To help you assess each vendor’s offering more effectively, we have reviewed their offerings based on four key sets of attributes: usability, file management and organization, integration and relative value.
Usability is the most subjective of the categories. What I look for here is simply how easy the system is to interact with. If the system is not designed intuitively, or takes too many steps to get things done, then it isn’t going to score very high. Ease of use is what it’s all about as far as I’m concerned. Most of us have become pretty comfortable working within Windows Explorer, even with all of its shortcomings, so it will be important for your staff to perceive the new system as a step forward, not backward. If it’s too difficult to work with, they will reject it.
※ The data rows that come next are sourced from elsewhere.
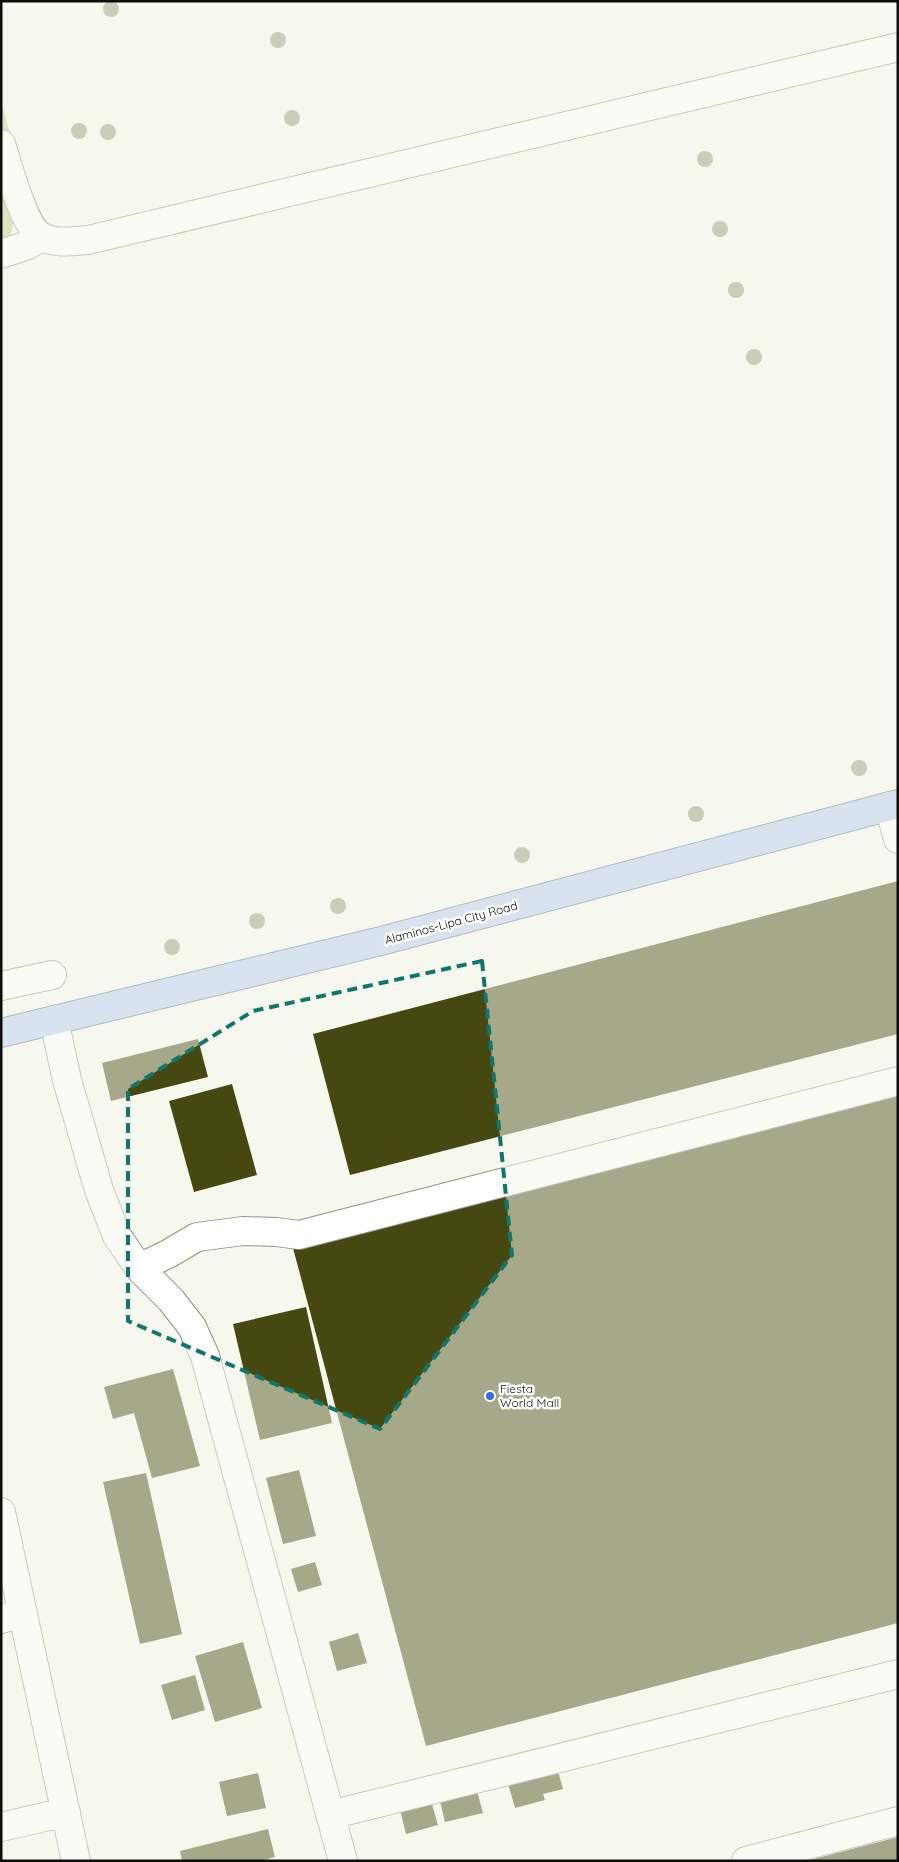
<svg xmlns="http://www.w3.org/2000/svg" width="899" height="1862" font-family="Quicksand,sans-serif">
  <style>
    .green { fill: #c3cb8a }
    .building { fill: #454911 }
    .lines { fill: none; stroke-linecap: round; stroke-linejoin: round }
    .minor-casing { stroke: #8f9187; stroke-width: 30 }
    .major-casing { stroke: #5a719d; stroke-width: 30 }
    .minor { stroke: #fff; stroke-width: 28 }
    .major { stroke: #b5caf4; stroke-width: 28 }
    .tree { fill: #96997d }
    .marked { fill: none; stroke: #0f766e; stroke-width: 4; stroke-dasharray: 10 6; stroke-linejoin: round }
    .poi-dot { fill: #386cdc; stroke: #fff; stroke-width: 2 }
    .labels { text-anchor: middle; stroke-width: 5; stroke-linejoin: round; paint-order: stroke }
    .street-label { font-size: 12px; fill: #0d0e0a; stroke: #fff }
    .poi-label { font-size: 12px; fill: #0d0e0a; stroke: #fff; text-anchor: start }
  </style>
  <rect width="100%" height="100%" fill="#f6f8ed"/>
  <!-- green -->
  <path class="green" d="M1 103 27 189 33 202 39 208 13 215C14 227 12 237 1 244Z"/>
  <!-- building -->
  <path class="building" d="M898 881V1034L350 1175 313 1034Z
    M198 1039 208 1077 111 1101 102 1063Z
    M232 1084 257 1175 194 1192 169 1101Z
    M898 1090V1623L426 1746 293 1248Z
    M306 1307 332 1423 260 1440 233 1324Z
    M173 1369 200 1466 152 1478 134 1413 113 1419 104 1387Z
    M299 1470 316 1536 283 1544 266 1478Z
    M146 1473 182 1634 140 1644 103 1482Z
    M315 1562 322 1585 298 1592 291 1569Z
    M358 1633 367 1663 337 1671 329 1642Z
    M243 1642 262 1708 215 1722 195 1656Z
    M195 1675 205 1710 172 1720 161 1685Z
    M558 1771 563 1789 543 1794 545 1800 515 1808 507 1780Z
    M258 1773 266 1808 227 1816 219 1782Z
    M476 1787 483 1813 445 1822 439 1797Z
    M429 1794 438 1825 406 1834 398 1802Z
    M268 1829 275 1857 260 1861H182L180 1851Z
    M898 1837V1861H810V1860Z"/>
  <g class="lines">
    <!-- minor casing -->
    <g class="minor-casing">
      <path id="minor" d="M1 144C7 163 25 230 42 237 56 244 73 241 88 240L898 47
        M1 254 28 245 41 237
        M889 806 898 839
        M1 986 52 975
        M54 1020 67 1080 99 1190 117 1236 139 1268 171 1300 192 1327 205 1356 343 1861
        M139 1268 168 1254 197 1237 243 1231 276 1232 299 1235 898 1081
        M1 1512 76 1861
        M1 1619 23 1613
        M330 1815 898 1674
        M1 1827 66 1812
        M746 1861 898 1821"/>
    </g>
    <!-- major casing -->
    <g class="major-casing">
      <path id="major" d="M1 1033 381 941 898 804"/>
    </g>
    <!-- minor -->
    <use href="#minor" class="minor"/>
    <!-- major -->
    <use href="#major" class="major"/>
  </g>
  <!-- trees -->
  <g class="tree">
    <circle cx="111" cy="9" r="8"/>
    <circle cx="278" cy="40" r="8"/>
    <circle cx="292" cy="118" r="8"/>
    <circle cx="79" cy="131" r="8"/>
    <circle cx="108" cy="132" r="8"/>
    <circle cx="705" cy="159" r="8"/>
    <circle cx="720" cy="229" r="8"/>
    <circle cx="736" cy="290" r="8"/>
    <circle cx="754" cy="357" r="8"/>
    <circle cx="859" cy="768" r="8"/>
    <circle cx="696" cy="814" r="8"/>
    <circle cx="522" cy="855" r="8"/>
    <circle cx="338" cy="906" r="8"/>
    <circle cx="257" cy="921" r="8"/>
    <circle cx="172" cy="947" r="8"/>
  </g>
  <!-- marked area -->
  <path d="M0 0H899V1862H0ZM482 961 512 1255 380 1429 128 1321V1089L253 1011Z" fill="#f6f8ed" fill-opacity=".55" fill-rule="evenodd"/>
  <path class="marked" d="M482 961 512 1255 380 1429 128 1321V1089L253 1011Z"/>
  <!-- markers -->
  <circle class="poi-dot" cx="490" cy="1396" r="5"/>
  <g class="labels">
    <!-- street labels -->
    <g class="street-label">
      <text transform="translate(451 923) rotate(-15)" y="4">Alaminos-Lipa City Road</text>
    </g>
    <!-- poi labels -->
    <g class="poi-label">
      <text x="500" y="1393">Fiesta<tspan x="500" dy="14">World Mall</tspan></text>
    </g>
  </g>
  <!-- border -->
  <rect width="899" height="1862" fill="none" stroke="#0d0e0a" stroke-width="5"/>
</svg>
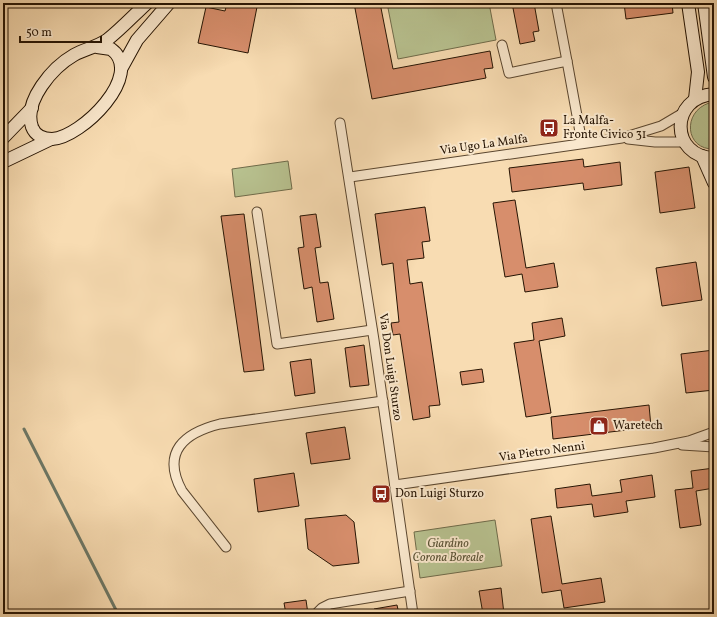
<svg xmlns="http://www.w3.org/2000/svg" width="717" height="617" viewBox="0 0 717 617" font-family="Vollkorn,serif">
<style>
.green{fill:#b8c290;stroke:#6f6b4a}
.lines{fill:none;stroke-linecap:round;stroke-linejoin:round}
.stream{stroke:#6d7968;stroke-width:3}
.building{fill:#d78e6c;stroke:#261403}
.street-casing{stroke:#5a462f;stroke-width:11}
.secondary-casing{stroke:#261403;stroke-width:14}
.street{stroke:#fae8cd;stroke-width:9}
.secondary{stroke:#fae8cd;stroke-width:12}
.labels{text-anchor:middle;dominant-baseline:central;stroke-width:4;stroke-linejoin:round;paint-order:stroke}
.poi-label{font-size:12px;fill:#261403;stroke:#fae8cd;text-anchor:start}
.street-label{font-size:12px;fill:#261403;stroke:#fae8cd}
.park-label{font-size:12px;font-style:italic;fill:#595134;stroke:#fae8cd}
</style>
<rect width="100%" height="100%" fill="#f8dcb2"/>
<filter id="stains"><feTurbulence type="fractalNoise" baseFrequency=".005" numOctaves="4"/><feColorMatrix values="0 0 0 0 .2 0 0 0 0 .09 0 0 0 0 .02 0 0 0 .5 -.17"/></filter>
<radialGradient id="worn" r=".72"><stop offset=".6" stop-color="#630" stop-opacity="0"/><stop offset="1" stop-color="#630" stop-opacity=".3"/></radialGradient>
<g class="green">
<polygon points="387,3 489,3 496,40 398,59"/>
<path d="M709 103H714V149C685 150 682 112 709 103Z"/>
<polygon points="288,161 292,189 235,197 232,169"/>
<polygon points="495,520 502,566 420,578 414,532"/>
</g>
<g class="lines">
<polyline class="stream" points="24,429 118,614"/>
</g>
<g class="building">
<polygon points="227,3 257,7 248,53 198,43 206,7 225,11"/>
<polygon points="354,3 380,3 393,69 490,51 493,68 484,69 486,78 372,99"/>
<polygon points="512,3 534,3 539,31 533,32 535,41 520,44"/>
<polygon points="624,3 672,3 673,13 626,19"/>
<polygon points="583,159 584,167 620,162 622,185 584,190 583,183 512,192 509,168"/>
<polygon points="689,167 695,208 660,213 655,172"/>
<polygon points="515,200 526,268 554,263 558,287 525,292 522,274 505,277 493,203"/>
<polygon points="425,207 430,241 422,242 424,258 407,260 410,284 422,282 440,405 429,406 430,417 413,420 400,334 393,335 391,323 399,322 393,263 382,265 375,214"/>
<polygon points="244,214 264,370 244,372 221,216"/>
<polygon points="316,214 321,247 315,248 320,283 328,282 334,319 317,322 312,287 304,289 298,248 304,247 300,216"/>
<polygon points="696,262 702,300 662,306 656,268"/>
<polygon points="562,318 565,336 539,341 551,413 526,417 514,343 534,340 532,323"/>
<polygon points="364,345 369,385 350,387 345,348"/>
<polygon points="714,350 714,390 686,393 681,354"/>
<polygon points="311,359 315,393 295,396 290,362"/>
<polygon points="482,369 484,382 462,385 460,372"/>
<polygon points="649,405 651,427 553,439 551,417"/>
<polygon points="345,427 350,459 311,464 306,433"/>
<polygon points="714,468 714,488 696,491 701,525 680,528 675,490 693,488 691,471"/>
<polygon points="294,473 299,506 258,512 254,479"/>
<polygon points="652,475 655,497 626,501 628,512 594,517 592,504 557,508 555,489 590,484 592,496 622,492 620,480"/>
<polygon points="346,515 354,522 359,563 333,566 308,549 305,519"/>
<polygon points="551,516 562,584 601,578 605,602 564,608 561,590 542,593 531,519"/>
<polygon points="501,588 504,614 483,614 479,591"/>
<polygon points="306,600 308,614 286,614 284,603"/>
<polygon points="397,605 399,614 374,614 374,609"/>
</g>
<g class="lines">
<defs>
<g id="street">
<polyline points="556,3 567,61"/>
<polyline points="502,45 509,73 567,61 582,143"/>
<polyline points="340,123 374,340 413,614"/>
<polyline points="628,139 655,142 685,142"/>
<polyline points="350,177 622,138 661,126 683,113"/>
<polyline points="257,212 277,344 372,330"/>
<polyline points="682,445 714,447"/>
<polyline points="395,485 654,448 689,441 714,432"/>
<path d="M226 547 182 491C161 452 184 433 220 424L383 401"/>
<polyline points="316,614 322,608 330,604 410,591"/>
</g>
<g id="secondary">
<polyline points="688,3 698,72 695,99"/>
<polyline points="704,3 714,77"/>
<path d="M97 47 111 49C146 74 81 138 52 139 43 139 35 135 32 127 23 101 53 67 74 55 85 49 97 47 107 40 121 29 134 15 147 3"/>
<polyline points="121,69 137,40 169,3"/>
<path d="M714 94C669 97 670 157 714 158"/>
<polyline points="3,138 32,108"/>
<polyline points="702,156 714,183"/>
<polyline points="3,162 51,139"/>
</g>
</defs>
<use href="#street" class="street-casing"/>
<use href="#secondary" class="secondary-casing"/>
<use href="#street" class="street"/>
<use href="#secondary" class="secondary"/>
</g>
<defs>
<symbol id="bus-square" viewBox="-11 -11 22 22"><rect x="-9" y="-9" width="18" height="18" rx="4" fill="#8f2418" stroke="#fae8cd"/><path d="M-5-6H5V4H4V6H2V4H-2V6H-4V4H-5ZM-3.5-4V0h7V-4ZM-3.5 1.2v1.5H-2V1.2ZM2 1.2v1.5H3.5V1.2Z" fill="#fff"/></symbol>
<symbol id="shop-square" viewBox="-11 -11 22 22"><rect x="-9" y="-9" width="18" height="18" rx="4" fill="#8f2418" stroke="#fae8cd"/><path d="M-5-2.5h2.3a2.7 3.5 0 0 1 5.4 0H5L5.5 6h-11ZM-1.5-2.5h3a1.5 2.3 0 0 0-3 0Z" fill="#fff"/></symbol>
</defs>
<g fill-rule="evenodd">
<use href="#bus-square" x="538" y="117" width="22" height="22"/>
<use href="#shop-square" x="588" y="415" width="22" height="22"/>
<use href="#bus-square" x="370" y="483" width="22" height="22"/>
</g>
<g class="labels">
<g class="poi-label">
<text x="563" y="121">La Malfa-<tspan x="563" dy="14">Fronte Civico 31</tspan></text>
<text x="613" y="426">Waretech</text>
<text x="395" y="494">Don Luigi Sturzo</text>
</g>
<g class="street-label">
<text transform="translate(484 145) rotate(-8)">Via Ugo La Malfa</text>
<text transform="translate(390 367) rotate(82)">Via Don Luigi Sturzo</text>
<text transform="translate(542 452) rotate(-8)">Via Pietro Nenni</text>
</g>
<g class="park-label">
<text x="448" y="544">Giardino<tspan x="448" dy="14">Corona Boreale</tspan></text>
</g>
</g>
<rect width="717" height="617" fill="none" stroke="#f8dcb2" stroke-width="16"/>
<rect x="4" y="4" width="709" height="609" fill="none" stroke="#261403" stroke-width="2"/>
<rect x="8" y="8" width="701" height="601" fill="none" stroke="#261403"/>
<path d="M20 36v6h81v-6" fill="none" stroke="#261403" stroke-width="2"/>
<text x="26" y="36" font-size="12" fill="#261403" stroke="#fae8cd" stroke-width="3" paint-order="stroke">50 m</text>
<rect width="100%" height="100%" filter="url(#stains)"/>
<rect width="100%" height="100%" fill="url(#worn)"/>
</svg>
File management & organization features address the methodology that the system utilizes for organizing the electronic documents. Essentially, this is an extension of the usability attribute; however, we can be a bit more objective in this category by describing the way the file storage is organized. Before I go any further, it is important to point out that despite the fact that we refer to these as document management systems, for all practical purposes, they are really file management systems. They are designed to manage the storage and retrieval of all your electronic files: PDFs, Word and Excel files, email messages, QuickBooks files and more. So think of an EDMS as Windows Explorer on steroids.
Integration is an attribute that covers a lot of territory. There are three basic perspectives from which I have assessed each vendor’s strength in this area: MS-Office, accounting and tax applications, and extended applications such as intelligent scanning, workflow and portal modules.
Finally, the relative value is a rating of the vendors’ solution based on the breadth and depth of functionality relative to the cost of the system. When you combine the scores from each of these four categories, you get a pretty good sense of where each vendor falls in comparison.